(Items from a data source)
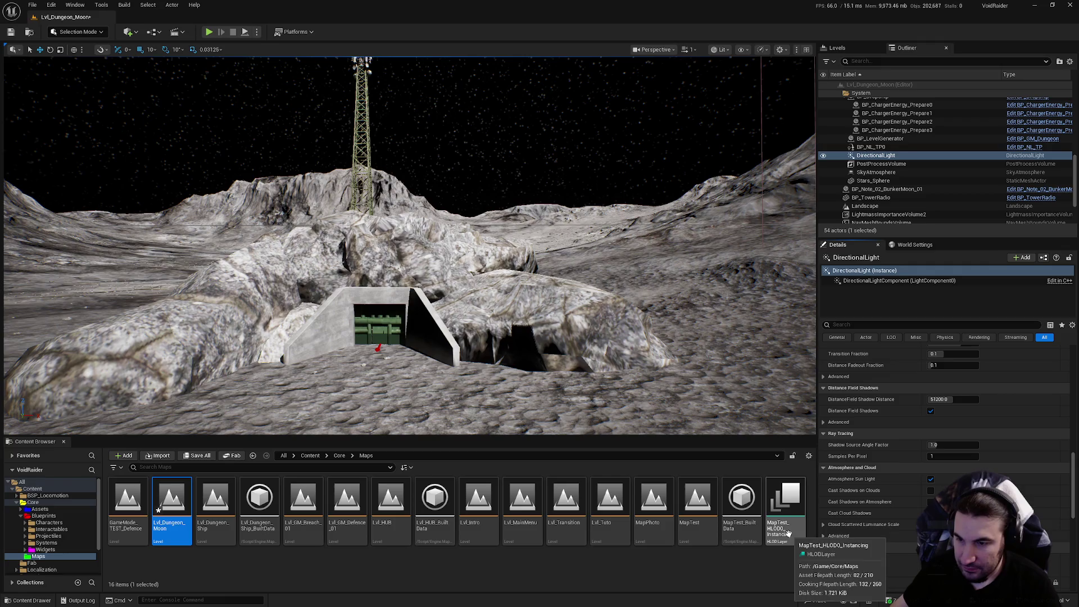
{"action": "scroll", "coordinate": [875, 497], "scroll_direction": "down", "scroll_amount": 2}
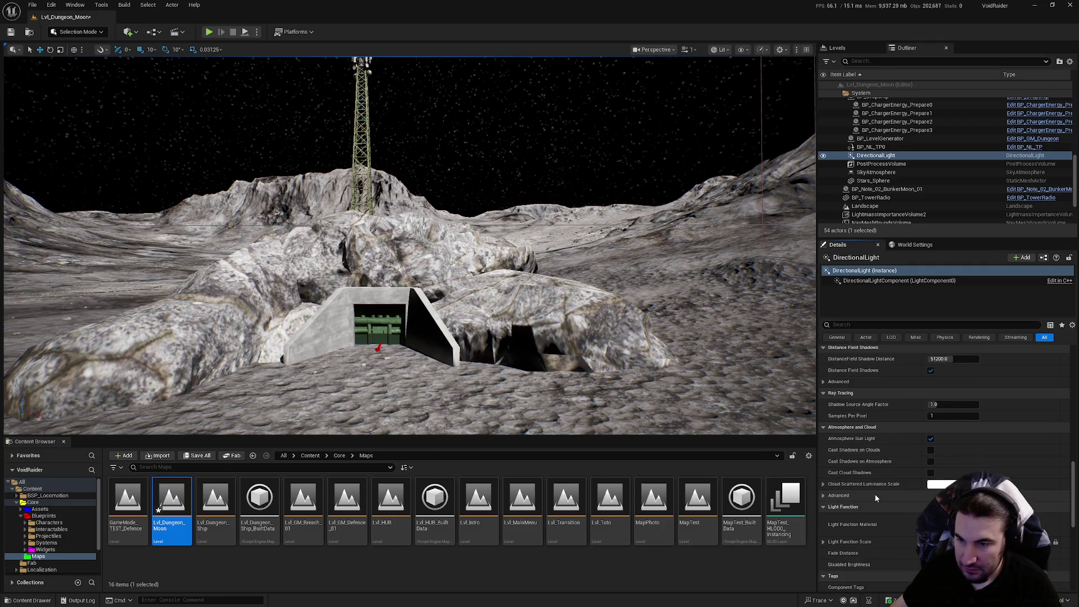
{"action": "scroll", "coordinate": [871, 499], "scroll_direction": "down", "scroll_amount": 2}
{"action": "scroll", "coordinate": [882, 505], "scroll_direction": "down", "scroll_amount": 2}
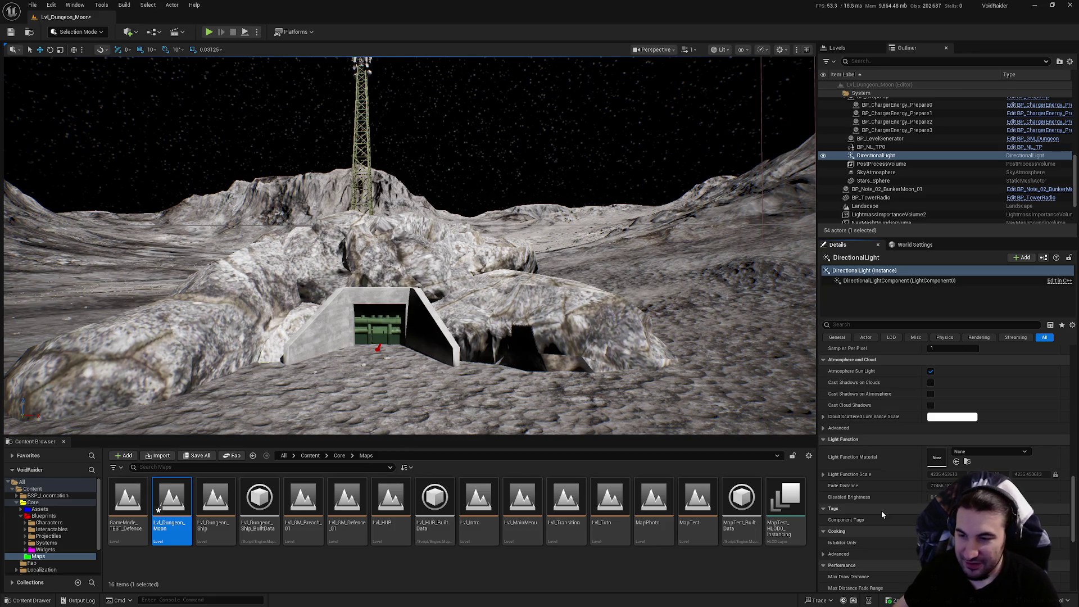
{"action": "scroll", "coordinate": [882, 511], "scroll_direction": "down", "scroll_amount": 2}
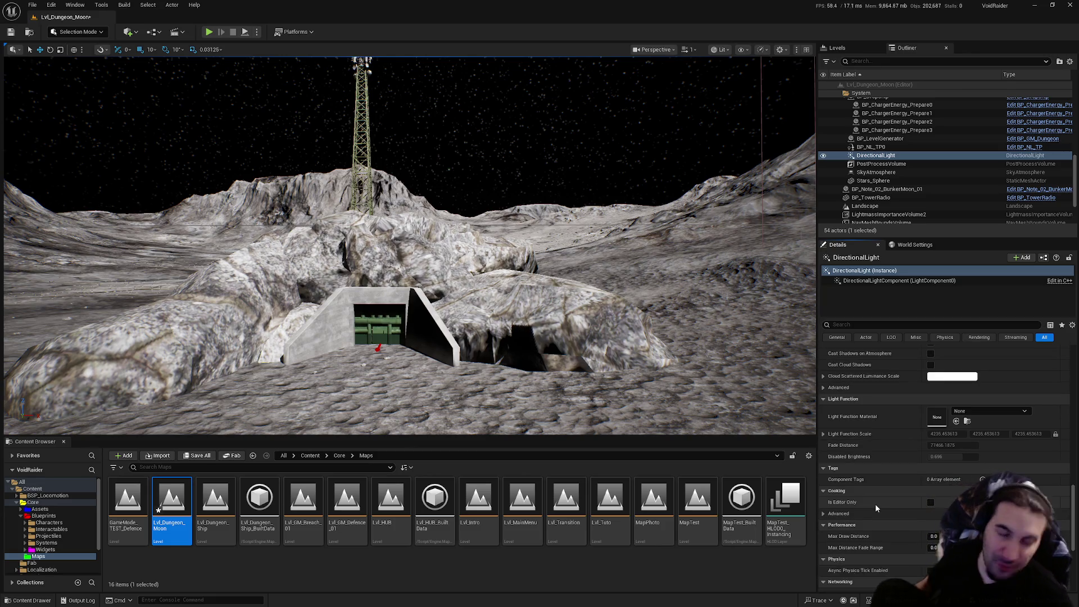
{"action": "scroll", "coordinate": [874, 472], "scroll_direction": "up", "scroll_amount": 5}
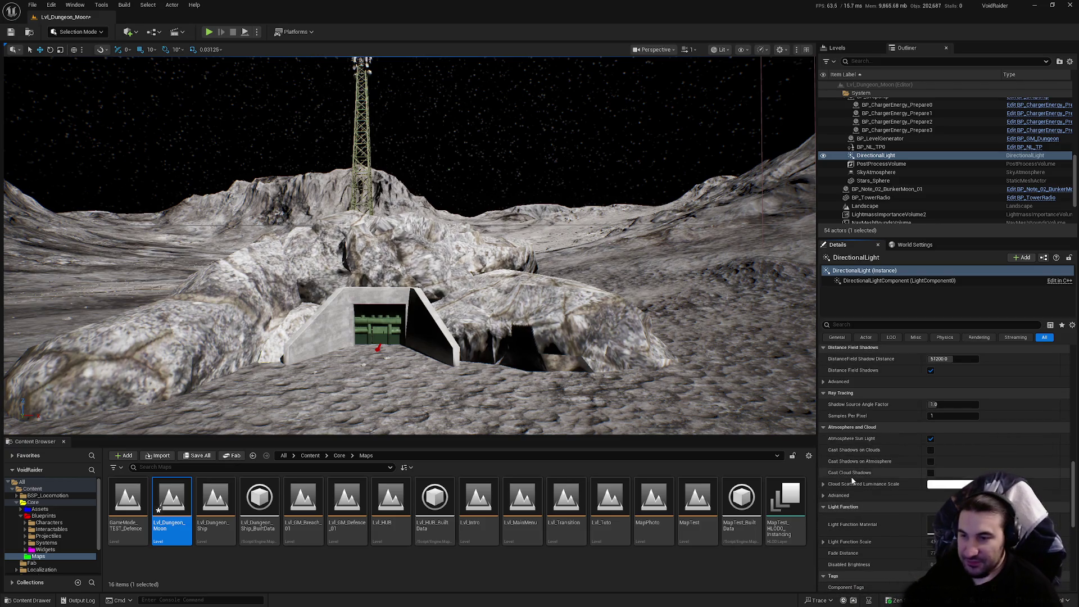
{"action": "scroll", "coordinate": [822, 451], "scroll_direction": "up", "scroll_amount": 5}
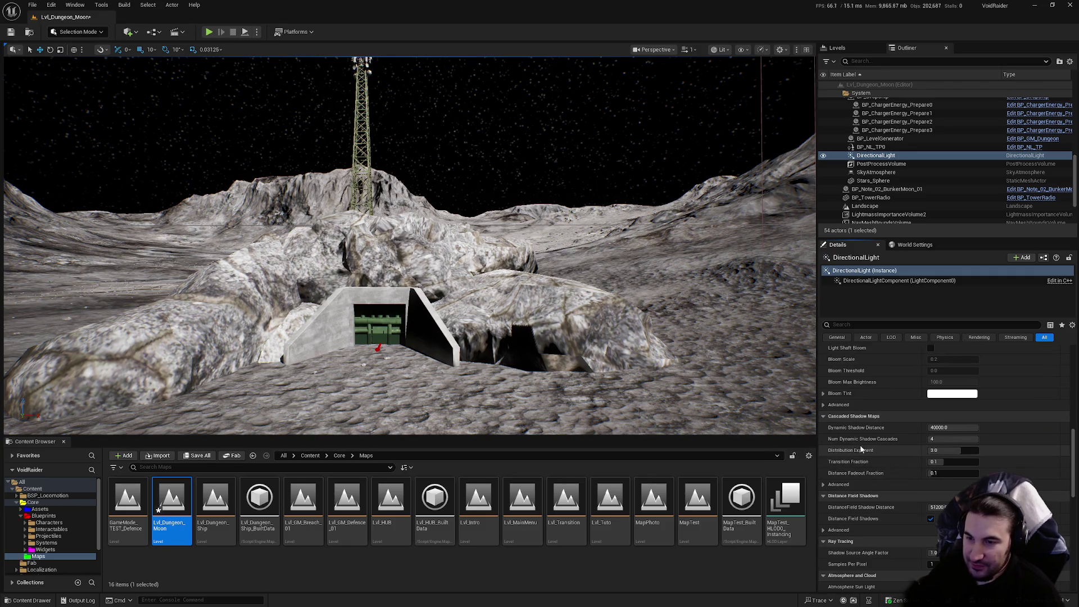
{"action": "left_click", "coordinate": [953, 427]}
Try Dynamic Shadow Distance values 6560, 20000 and 0 around the bunker, settling on 20000.
{"action": "type", "text": "6560"}
{"action": "key", "text": "Return"}
{"action": "type", "text": "20000"}
{"action": "key", "text": "Return"}
{"action": "type", "text": "0"}
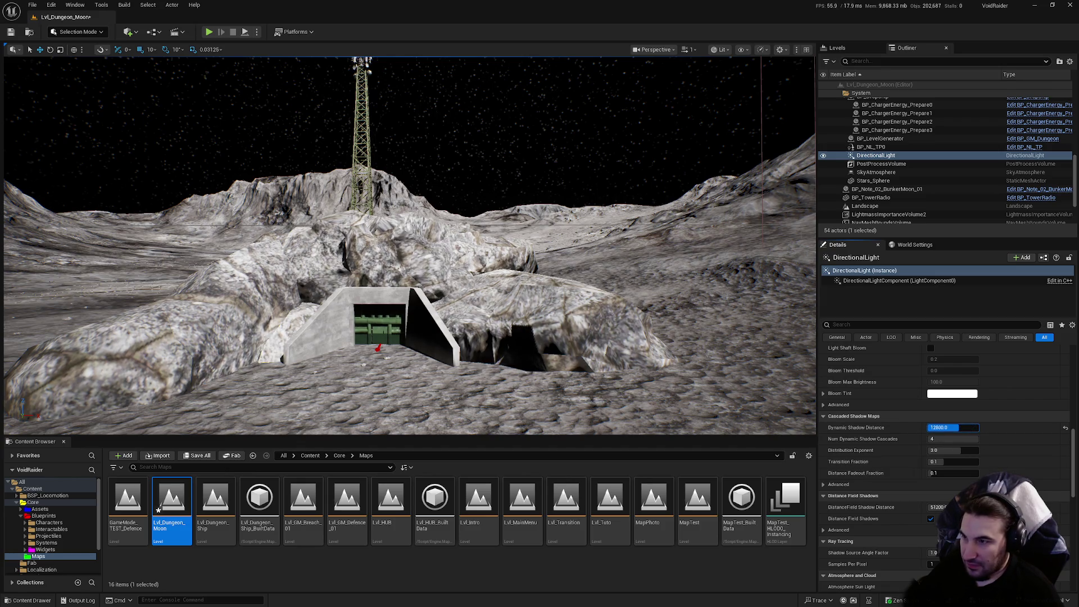
{"action": "key", "text": "Return"}
{"action": "key", "text": "w"}
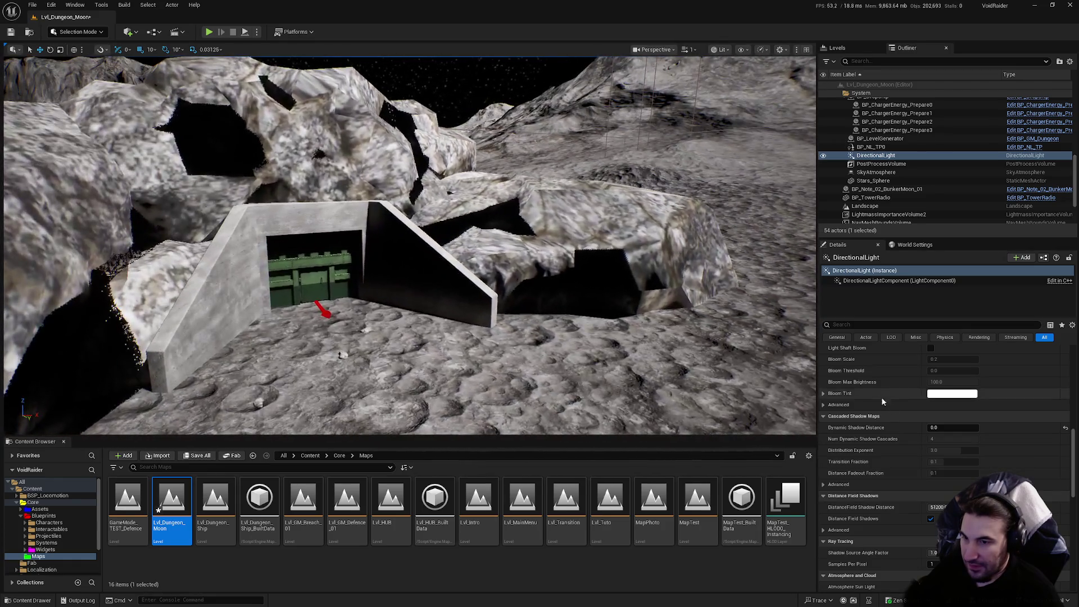
{"action": "left_click", "coordinate": [953, 427]}
{"action": "type", "text": "20000"}
{"action": "key", "text": "Return"}
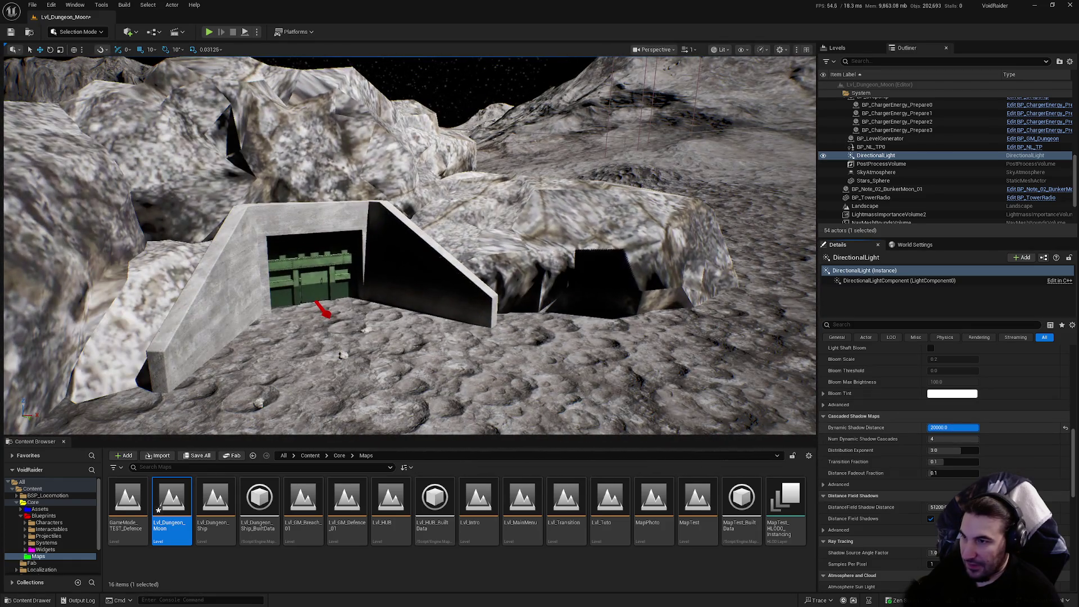
{"action": "type", "text": "0"}
{"action": "key", "text": "Return"}
{"action": "key", "text": "w"}
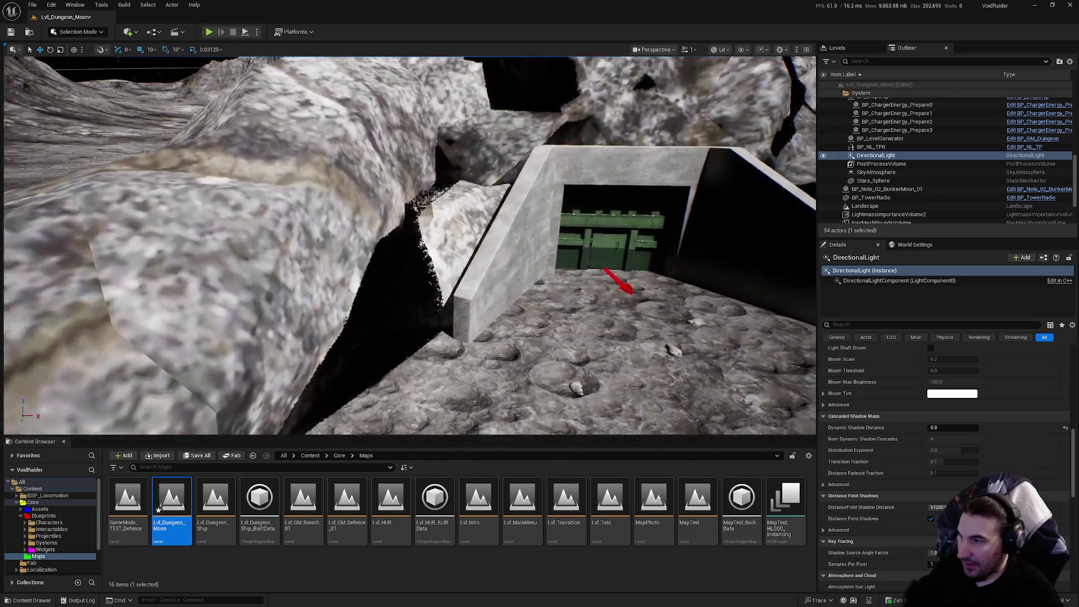
{"action": "key", "text": "ctrl+z"}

**Exercise prompt:** Where an entry holds a picture, leave the picture out and output the rest exactly.

**Response for this exercise:**
{"action": "scroll", "coordinate": [875, 497], "scroll_direction": "down", "scroll_amount": 2}
{"action": "scroll", "coordinate": [871, 499], "scroll_direction": "down", "scroll_amount": 2}
{"action": "scroll", "coordinate": [882, 505], "scroll_direction": "down", "scroll_amount": 2}
{"action": "scroll", "coordinate": [882, 511], "scroll_direction": "down", "scroll_amount": 2}
{"action": "scroll", "coordinate": [874, 472], "scroll_direction": "up", "scroll_amount": 5}
{"action": "scroll", "coordinate": [822, 451], "scroll_direction": "up", "scroll_amount": 5}
{"action": "left_click", "coordinate": [953, 427]}
Try Dynamic Shadow Distance values 6560, 20000 and 0 around the bunker, settling on 20000.
{"action": "type", "text": "6560"}
{"action": "key", "text": "Return"}
{"action": "type", "text": "20000"}
{"action": "key", "text": "Return"}
{"action": "type", "text": "0"}
{"action": "key", "text": "Return"}
{"action": "key", "text": "w"}
{"action": "left_click", "coordinate": [953, 427]}
{"action": "type", "text": "20000"}
{"action": "key", "text": "Return"}
{"action": "type", "text": "0"}
{"action": "key", "text": "Return"}
{"action": "key", "text": "w"}
{"action": "key", "text": "ctrl+z"}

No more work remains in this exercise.